The $40 million fund came after more than a year of rallies, overnight campouts, a 24-day hunger strike by 30 undocumented immigrants and activists, and pleas to the Democratic leaders of the state Legislature to help a community that was struggling to survive during the coronavirus pandemic.
Many undocumented immigrants held jobs that were deemed essential while other workers were able to stay home, according to a study done by Make the Road New Jersey, an Elizabeth-based labor and immigration advocacy group. Others were laid off from their jobs in construction or child care, or had to quit to stay home with their children, and had no recourse, since they were ineligible for federal stimulus checks, jobless benefits, and other cash assistance.
A WNYC analysis of confirmed deaths found COVID-19 killed young Hispanic men at seven times the rate of young white men.
In May, Gov. Phil Murphy announced the fund, which was tucked away in a $275 million business package. And while advocates celebrated the badly needed money, they called the size of the fund “insulting,” noting it would help less than 10% of residents.
In New York, the progressive arm of the Legislature pushed through a $2.1 billion Excluded Worker’s Fund, the largest in the country by far. But activists there say it’s still not enough, as the money dwindled weeks after that program was launched. Washington, California, and some cities have also created smaller pots of money for undocumented residents.
New Jersey’s Department of Human Services expects $40 million will help 20,000 to 40,000 people. Roughly 460,000 undocumented immigrants live in the Garden State.
The fund will also help people who were recently incarcerated and released, and people living in the United States courtesy of a visa.

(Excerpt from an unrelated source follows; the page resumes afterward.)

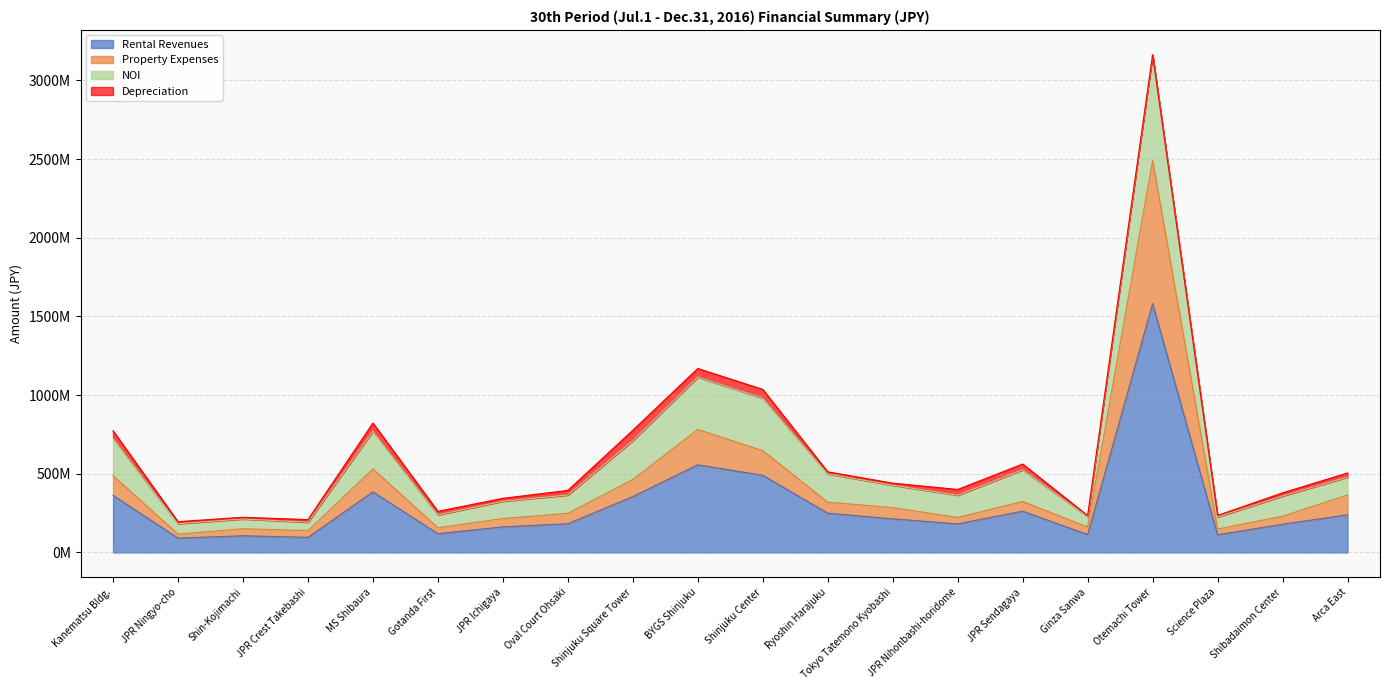

Does the chart have visible grid lines?

Yes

Applicants must submit documents showing they were excluded from stimulus and unemployment checks, proving their annual household income, providing information on their residency, and explaining the financial hardship they felt because of the pandemic. Supporting documents can range from bank statements to unpaid bills to a letter from their landlord. State officials urged applicants to submit as much documentation as possible.
The application is free to fill out. There is no penalty if you do not receive the funds. Residents who are approved should receive their benefits within two to three weeks, the Department of Human Services said.